Göller yöresindeki tablo yaşanan kuraklık ve su kıtlığının en çarpıcı örneği durumunda. Dursun Yıldız ise ""Ereğli ve Hotamış Sazlıkları, Seyfe, Tersakan ve Eşmekaya'nın yanı sıra Akşehir, Acıgöl, Beyşehir, Göl Marmara, Meke, Yarışlı gölleri de büyük oranda kurumuş halde. Burdur, Eber, Eğirdir, Seydişehir, göllerinde ise su seviyesi düşmüş, kıyılardan çekilmiş durumda" diyor.
EKOLOJİK YIKIMTürkiye Tabiatını Koruma Derneği Bilim Danışmanı Dr. Erol Kesici, her fırsatta başta Eğirdir Gölü olmak üzere kaynaklardaki tükenişin ekolojik yıkıma yol açacağını söylerken, "Son dönemde Burdur Göller yöresindeki durum endişe verici. Sadece Burdur Gölü son 40 yıl içerisinde 230 km²'den, 90 km²'ye düştü" dedi.
SU KALİTESİ BOZULDUSu yönetimimizde radikal bir düşünce değişikliğine ihtiyaç olduğunu dile getiren DSİ eski yöneticisi Su Politikaları Derneği Başkanı Dursun Yıldız ise "Tüm sektörlerde su kullanım alışkanlıklarımız da değişmeli. Aksi takdirde çok etkili bölgesel kuraklıklar ve su ve gıda güvencesi sorunları yaşarız. Kuruyan göllerde biyo çeşitlilik çok büyük oranda zarar gördü. Çünkü gölde yaşayan bitki ve hayvan türleri, balıklar, amfibiler, su bitkileri, planktonlar gibi canlı organizmaların, kuş türleri ve endemik bitkilerin yaşam alanı ortadan kalkıyor. Su seviyesinin düşmesiyle su kalitesi de bozuluyor" diye konuştu.

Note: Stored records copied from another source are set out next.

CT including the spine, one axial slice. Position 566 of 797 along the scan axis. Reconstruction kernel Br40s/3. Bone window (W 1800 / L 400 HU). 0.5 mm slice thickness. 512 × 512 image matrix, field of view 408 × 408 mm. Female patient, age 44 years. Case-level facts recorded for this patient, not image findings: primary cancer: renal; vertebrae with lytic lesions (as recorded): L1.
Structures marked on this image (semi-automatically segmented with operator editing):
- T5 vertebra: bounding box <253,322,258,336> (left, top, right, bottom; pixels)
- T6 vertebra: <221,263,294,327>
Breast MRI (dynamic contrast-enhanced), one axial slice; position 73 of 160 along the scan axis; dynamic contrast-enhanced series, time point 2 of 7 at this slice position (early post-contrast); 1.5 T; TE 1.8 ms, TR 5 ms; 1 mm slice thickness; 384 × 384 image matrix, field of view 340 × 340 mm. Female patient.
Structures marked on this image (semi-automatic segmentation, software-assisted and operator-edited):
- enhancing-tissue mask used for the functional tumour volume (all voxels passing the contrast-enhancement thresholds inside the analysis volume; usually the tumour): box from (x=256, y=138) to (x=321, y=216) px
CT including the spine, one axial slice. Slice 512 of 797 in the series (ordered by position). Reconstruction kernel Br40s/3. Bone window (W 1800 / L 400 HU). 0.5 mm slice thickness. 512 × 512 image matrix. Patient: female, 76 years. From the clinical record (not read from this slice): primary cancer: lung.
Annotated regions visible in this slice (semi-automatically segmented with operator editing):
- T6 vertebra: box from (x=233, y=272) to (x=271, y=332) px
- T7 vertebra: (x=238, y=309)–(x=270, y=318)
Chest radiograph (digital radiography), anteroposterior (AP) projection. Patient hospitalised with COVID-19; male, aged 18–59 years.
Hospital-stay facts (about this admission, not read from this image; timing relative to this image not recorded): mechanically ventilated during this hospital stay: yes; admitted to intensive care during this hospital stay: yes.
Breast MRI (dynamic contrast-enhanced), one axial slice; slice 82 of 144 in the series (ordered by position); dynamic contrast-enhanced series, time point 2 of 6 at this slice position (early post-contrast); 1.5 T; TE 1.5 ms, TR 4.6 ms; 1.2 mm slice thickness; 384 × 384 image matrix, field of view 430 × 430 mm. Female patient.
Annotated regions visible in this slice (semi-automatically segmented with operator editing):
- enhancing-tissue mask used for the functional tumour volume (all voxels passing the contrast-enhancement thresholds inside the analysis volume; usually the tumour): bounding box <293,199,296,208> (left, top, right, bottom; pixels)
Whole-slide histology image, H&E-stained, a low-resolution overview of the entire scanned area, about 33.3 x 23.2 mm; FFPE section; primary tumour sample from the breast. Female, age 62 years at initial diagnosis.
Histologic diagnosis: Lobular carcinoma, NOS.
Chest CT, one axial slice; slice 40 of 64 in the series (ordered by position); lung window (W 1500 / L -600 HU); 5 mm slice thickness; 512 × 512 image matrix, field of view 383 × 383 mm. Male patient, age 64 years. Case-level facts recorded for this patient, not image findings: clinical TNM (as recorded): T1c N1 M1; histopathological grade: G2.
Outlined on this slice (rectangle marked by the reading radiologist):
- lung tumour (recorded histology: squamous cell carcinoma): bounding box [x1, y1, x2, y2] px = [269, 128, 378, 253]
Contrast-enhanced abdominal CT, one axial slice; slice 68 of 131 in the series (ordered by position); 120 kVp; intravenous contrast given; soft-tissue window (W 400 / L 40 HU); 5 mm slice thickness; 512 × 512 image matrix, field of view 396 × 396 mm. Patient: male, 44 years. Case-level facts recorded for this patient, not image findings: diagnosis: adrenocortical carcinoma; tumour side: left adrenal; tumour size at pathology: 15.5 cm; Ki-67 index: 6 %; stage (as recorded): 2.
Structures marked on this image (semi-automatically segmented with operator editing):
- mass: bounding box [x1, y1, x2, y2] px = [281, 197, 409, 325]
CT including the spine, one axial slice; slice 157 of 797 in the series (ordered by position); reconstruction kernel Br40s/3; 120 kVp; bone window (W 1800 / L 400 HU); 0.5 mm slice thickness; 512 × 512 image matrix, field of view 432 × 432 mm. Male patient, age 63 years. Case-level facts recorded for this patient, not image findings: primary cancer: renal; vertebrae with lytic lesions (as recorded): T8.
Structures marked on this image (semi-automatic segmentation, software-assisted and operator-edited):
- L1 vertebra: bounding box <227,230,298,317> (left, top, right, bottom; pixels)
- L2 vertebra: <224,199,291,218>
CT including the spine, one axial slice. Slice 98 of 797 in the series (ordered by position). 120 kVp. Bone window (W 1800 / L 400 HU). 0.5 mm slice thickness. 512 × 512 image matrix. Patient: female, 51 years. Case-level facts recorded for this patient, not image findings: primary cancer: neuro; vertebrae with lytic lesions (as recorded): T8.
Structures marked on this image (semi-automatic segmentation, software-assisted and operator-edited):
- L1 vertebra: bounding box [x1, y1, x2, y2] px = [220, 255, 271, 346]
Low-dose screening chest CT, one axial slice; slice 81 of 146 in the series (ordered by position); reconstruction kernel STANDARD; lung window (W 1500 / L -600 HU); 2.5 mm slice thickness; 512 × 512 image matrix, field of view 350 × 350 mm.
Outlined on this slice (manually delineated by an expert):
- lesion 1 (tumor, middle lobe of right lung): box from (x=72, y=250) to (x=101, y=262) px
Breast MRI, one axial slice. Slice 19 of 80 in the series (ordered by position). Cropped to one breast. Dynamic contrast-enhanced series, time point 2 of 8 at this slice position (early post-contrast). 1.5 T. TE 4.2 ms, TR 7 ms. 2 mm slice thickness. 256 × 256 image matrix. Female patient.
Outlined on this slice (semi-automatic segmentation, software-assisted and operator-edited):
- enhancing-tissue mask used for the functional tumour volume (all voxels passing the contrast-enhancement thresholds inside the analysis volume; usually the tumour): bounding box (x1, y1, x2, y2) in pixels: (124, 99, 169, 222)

GÖLLER BÖLGESİ KURUDUNehir havzaları ölçeğinde ekosistem tabanlı entegre bir yönetim anlayışına ihtiyaç olduğunu da dile getiren Yıldız, şu uyarıları sıraladı: "Nehir havzasında birbirini etkileyen birçok konuyu çoklu disiplinli bir anlayışla ele alıp çözmeliyiz. Tüm sektörlerde su kullanım alışkanlıklarımız da değişmeli. Aksi takdirde çok etkili bölgesel kuraklıklar ve su ve gıda güvencesi sorunları yaşarız. Göller Bölgesi'nin yanı sıra Mogan Gölü, Manyas Gölü, Tuz Gölü ve Sapanca Gölü'nde de su miktarı gün geçtikçe azalıyor. Türkiye'nin en büyük gölü olan Van Gölü'nde ise kirlilik sorunu yaşanıyor."
Küresel Su Ekonomisi Komisyonu tarafından yayımlanan raporda ise "Derinleşen su krizi nedeniyle 2050'ye kadar dünya gıda üretiminin yarısından fazlası risk altında olacak. Yer altı sularının kaybı nedeniyle birçok şehir çökme tehlikesiyle karşı karşıya" görüşleri sıralandı.
RAPORLAR NE DİYOR?Öte yandan Su Politikaları Derneği tarafından hazırlanan "Doğal Göller ve Sulak Alanlardaki Su Yönetimi Sorunlarımız ve Çözüm Önerileri" başlıklı raporda ise Türkiye'deki göllerin durumu için, "Ülkemizdeki doğal göller ve sulak alanlarda karşılaşılan başlıca problemler su miktarındaki azalmalar, biyolojik çeşitliliklerin tehdit altında olması ve su kalitesindeki bozulmalardır. Tescilli olarak 76 adet sulak alan bulunmasına rağmen sadece 24'ünün sulak alan su yönetim planı mevcuttur. Diğer sulak alanların su yönetim planları havza su yönetim plan hazırlıkları ile koordineli bir şekilde tamamlanmasına ihtiyaç vardır" deniliyor.